Data entries
[Start of Attachment]

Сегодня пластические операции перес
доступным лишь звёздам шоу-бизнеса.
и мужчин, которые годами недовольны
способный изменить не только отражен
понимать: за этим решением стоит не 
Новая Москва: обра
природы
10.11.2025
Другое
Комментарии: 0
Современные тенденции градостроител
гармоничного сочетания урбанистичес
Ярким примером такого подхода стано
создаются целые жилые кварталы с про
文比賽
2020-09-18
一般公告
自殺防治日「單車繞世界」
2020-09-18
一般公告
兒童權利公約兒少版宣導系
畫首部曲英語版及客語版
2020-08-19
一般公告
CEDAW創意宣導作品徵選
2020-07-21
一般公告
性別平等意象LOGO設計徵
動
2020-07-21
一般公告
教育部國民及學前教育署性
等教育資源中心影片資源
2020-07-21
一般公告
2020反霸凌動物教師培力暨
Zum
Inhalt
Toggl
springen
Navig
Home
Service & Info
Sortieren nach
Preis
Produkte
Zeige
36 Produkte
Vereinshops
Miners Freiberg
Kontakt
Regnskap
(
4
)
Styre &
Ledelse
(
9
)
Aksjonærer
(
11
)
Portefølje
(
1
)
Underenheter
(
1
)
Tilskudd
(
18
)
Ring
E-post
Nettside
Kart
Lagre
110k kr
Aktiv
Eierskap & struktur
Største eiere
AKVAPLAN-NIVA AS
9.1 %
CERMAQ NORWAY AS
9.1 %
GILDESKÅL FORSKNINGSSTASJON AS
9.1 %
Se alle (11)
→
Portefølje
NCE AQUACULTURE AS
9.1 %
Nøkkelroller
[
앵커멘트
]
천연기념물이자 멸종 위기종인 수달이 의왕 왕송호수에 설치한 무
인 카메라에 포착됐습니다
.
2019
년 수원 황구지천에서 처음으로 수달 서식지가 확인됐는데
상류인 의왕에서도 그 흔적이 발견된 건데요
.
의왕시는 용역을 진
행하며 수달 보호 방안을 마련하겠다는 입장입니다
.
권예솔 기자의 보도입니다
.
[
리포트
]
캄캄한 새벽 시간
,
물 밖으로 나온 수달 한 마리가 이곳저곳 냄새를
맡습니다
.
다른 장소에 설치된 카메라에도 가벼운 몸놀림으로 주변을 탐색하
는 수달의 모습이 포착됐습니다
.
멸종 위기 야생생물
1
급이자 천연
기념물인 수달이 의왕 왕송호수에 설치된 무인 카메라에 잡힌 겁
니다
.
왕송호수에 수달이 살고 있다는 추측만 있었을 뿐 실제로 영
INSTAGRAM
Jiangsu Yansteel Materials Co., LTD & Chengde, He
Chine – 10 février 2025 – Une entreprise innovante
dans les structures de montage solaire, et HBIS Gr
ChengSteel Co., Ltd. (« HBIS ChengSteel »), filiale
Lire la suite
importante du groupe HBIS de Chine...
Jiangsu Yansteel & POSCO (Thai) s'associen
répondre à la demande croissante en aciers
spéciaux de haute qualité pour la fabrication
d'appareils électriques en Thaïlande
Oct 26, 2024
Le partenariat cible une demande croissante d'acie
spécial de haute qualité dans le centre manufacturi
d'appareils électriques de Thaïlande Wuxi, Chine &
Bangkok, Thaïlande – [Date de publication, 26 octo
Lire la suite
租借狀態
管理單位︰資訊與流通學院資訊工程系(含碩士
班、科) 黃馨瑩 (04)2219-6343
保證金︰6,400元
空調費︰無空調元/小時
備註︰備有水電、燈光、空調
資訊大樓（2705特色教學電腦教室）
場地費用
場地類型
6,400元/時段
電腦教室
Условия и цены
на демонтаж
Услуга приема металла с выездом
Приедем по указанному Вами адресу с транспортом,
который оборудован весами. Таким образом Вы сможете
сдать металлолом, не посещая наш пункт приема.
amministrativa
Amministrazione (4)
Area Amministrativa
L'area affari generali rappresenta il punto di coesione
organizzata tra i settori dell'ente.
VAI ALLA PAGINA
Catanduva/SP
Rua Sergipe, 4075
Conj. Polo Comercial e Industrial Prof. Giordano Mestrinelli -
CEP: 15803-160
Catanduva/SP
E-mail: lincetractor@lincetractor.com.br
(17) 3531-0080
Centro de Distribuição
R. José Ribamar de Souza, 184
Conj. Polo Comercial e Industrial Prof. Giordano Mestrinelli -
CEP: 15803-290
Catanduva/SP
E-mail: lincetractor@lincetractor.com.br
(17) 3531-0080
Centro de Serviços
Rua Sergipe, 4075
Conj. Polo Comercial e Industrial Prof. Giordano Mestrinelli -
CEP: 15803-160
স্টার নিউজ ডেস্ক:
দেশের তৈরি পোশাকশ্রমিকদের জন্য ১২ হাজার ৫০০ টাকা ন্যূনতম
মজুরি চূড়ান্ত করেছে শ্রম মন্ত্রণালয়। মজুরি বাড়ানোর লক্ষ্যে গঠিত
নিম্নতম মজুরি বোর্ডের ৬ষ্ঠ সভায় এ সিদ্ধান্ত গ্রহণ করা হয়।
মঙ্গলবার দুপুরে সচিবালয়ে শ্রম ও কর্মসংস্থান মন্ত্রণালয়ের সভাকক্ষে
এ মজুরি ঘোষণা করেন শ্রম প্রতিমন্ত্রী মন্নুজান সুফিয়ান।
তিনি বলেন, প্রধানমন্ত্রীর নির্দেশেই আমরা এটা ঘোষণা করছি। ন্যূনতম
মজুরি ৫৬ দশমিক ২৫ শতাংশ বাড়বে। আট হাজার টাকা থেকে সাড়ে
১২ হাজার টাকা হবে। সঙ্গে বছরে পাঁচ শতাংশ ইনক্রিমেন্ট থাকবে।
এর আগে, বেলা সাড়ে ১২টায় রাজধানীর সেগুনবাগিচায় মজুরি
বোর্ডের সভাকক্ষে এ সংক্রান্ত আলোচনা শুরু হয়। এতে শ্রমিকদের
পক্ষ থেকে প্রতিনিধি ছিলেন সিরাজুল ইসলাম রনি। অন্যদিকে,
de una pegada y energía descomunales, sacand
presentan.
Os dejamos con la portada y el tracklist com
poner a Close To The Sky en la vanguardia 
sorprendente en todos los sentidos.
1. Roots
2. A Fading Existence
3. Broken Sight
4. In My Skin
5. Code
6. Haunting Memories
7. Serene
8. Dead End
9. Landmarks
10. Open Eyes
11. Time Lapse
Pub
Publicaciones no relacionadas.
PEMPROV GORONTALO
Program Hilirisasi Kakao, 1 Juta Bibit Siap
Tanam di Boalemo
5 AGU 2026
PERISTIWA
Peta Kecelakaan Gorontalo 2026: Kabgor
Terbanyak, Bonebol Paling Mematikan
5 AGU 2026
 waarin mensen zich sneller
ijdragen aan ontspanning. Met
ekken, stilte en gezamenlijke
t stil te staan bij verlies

[End of Attachment]

From beginning to end, the data must be duplicated exactly.

RESULT
Сегодня пластические операции перес
доступным лишь звёздам шоу-бизнеса.
и мужчин, которые годами недовольны
способный изменить не только отражен
понимать: за этим решением стоит не 
Новая Москва: обра
природы
10.11.2025
Другое
Комментарии: 0
Современные тенденции градостроител
гармоничного сочетания урбанистичес
Ярким примером такого подхода стано
создаются целые жилые кварталы с про
文比賽
2020-09-18
一般公告
自殺防治日「單車繞世界」
2020-09-18
一般公告
兒童權利公約兒少版宣導系
畫首部曲英語版及客語版
2020-08-19
一般公告
CEDAW創意宣導作品徵選
2020-07-21
一般公告
性別平等意象LOGO設計徵
動
2020-07-21
一般公告
教育部國民及學前教育署性
等教育資源中心影片資源
2020-07-21
一般公告
2020反霸凌動物教師培力暨
Zum
Inhalt
Toggl
springen
Navig
Home
Service & Info
Sortieren nach
Preis
Produkte
Zeige
36 Produkte
Vereinshops
Miners Freiberg
Kontakt
Regnskap
(
4
)
Styre &
Ledelse
(
9
)
Aksjonærer
(
11
)
Portefølje
(
1
)
Underenheter
(
1
)
Tilskudd
(
18
)
Ring
E-post
Nettside
Kart
Lagre
110k kr
Aktiv
Eierskap & struktur
Største eiere
AKVAPLAN-NIVA AS
9.1 %
CERMAQ NORWAY AS
9.1 %
GILDESKÅL FORSKNINGSSTASJON AS
9.1 %
Se alle (11)
→
Portefølje
NCE AQUACULTURE AS
9.1 %
Nøkkelroller
[
앵커멘트
]
천연기념물이자 멸종 위기종인 수달이 의왕 왕송호수에 설치한 무
인 카메라에 포착됐습니다
.
2019
년 수원 황구지천에서 처음으로 수달 서식지가 확인됐는데
상류인 의왕에서도 그 흔적이 발견된 건데요
.
의왕시는 용역을 진
행하며 수달 보호 방안을 마련하겠다는 입장입니다
.
권예솔 기자의 보도입니다
.
[
리포트
]
캄캄한 새벽 시간
,
물 밖으로 나온 수달 한 마리가 이곳저곳 냄새를
맡습니다
.
다른 장소에 설치된 카메라에도 가벼운 몸놀림으로 주변을 탐색하
는 수달의 모습이 포착됐습니다
.
멸종 위기 야생생물
1
급이자 천연
기념물인 수달이 의왕 왕송호수에 설치된 무인 카메라에 잡힌 겁
니다
.
왕송호수에 수달이 살고 있다는 추측만 있었을 뿐 실제로 영
INSTAGRAM
Jiangsu Yansteel Materials Co., LTD & Chengde, He
Chine – 10 février 2025 – Une entreprise innovante
dans les structures de montage solaire, et HBIS Gr
ChengSteel Co., Ltd. (« HBIS ChengSteel »), filiale
Lire la suite
importante du groupe HBIS de Chine...
Jiangsu Yansteel & POSCO (Thai) s'associen
répondre à la demande croissante en aciers
spéciaux de haute qualité pour la fabrication
d'appareils électriques en Thaïlande
Oct 26, 2024
Le partenariat cible une demande croissante d'acie
spécial de haute qualité dans le centre manufacturi
d'appareils électriques de Thaïlande Wuxi, Chine &
Bangkok, Thaïlande – [Date de publication, 26 octo
Lire la suite
租借狀態
管理單位︰資訊與流通學院資訊工程系(含碩士
班、科) 黃馨瑩 (04)2219-6343
保證金︰6,400元
空調費︰無空調元/小時
備註︰備有水電、燈光、空調
資訊大樓（2705特色教學電腦教室）
場地費用
場地類型
6,400元/時段
電腦教室
Условия и цены
на демонтаж
Услуга приема металла с выездом
Приедем по указанному Вами адресу с транспортом,
который оборудован весами. Таким образом Вы сможете
сдать металлолом, не посещая наш пункт приема.
amministrativa
Amministrazione (4)
Area Amministrativa
L'area affari generali rappresenta il punto di coesione
organizzata tra i settori dell'ente.
VAI ALLA PAGINA
Catanduva/SP
Rua Sergipe, 4075
Conj. Polo Comercial e Industrial Prof. Giordano Mestrinelli -
CEP: 15803-160
Catanduva/SP
E-mail: lincetractor@lincetractor.com.br
(17) 3531-0080
Centro de Distribuição
R. José Ribamar de Souza, 184
Conj. Polo Comercial e Industrial Prof. Giordano Mestrinelli -
CEP: 15803-290
Catanduva/SP
E-mail: lincetractor@lincetractor.com.br
(17) 3531-0080
Centro de Serviços
Rua Sergipe, 4075
Conj. Polo Comercial e Industrial Prof. Giordano Mestrinelli -
CEP: 15803-160
স্টার নিউজ ডেস্ক:
দেশের তৈরি পোশাকশ্রমিকদের জন্য ১২ হাজার ৫০০ টাকা ন্যূনতম
মজুরি চূড়ান্ত করেছে শ্রম মন্ত্রণালয়। মজুরি বাড়ানোর লক্ষ্যে গঠিত
নিম্নতম মজুরি বোর্ডের ৬ষ্ঠ সভায় এ সিদ্ধান্ত গ্রহণ করা হয়।
মঙ্গলবার দুপুরে সচিবালয়ে শ্রম ও কর্মসংস্থান মন্ত্রণালয়ের সভাকক্ষে
এ মজুরি ঘোষণা করেন শ্রম প্রতিমন্ত্রী মন্নুজান সুফিয়ান।
তিনি বলেন, প্রধানমন্ত্রীর নির্দেশেই আমরা এটা ঘোষণা করছি। ন্যূনতম
মজুরি ৫৬ দশমিক ২৫ শতাংশ বাড়বে। আট হাজার টাকা থেকে সাড়ে
১২ হাজার টাকা হবে। সঙ্গে বছরে পাঁচ শতাংশ ইনক্রিমেন্ট থাকবে।
এর আগে, বেলা সাড়ে ১২টায় রাজধানীর সেগুনবাগিচায় মজুরি
বোর্ডের সভাকক্ষে এ সংক্রান্ত আলোচনা শুরু হয়। এতে শ্রমিকদের
পক্ষ থেকে প্রতিনিধি ছিলেন সিরাজুল ইসলাম রনি। অন্যদিকে,
de una pegada y energía descomunales, sacand
presentan.
Os dejamos con la portada y el tracklist com
poner a Close To The Sky en la vanguardia 
sorprendente en todos los sentidos.
1. Roots
2. A Fading Existence
3. Broken Sight
4. In My Skin
5. Code
6. Haunting Memories
7. Serene
8. Dead End
9. Landmarks
10. Open Eyes
11. Time Lapse
Pub
Publicaciones no relacionadas.
PEMPROV GORONTALO
Program Hilirisasi Kakao, 1 Juta Bibit Siap
Tanam di Boalemo
5 AGU 2026
PERISTIWA
Peta Kecelakaan Gorontalo 2026: Kabgor
Terbanyak, Bonebol Paling Mematikan
5 AGU 2026
 waarin mensen zich sneller
ijdragen aan ontspanning. Met
ekken, stilte en gezamenlijke
t stil te staan bij verlies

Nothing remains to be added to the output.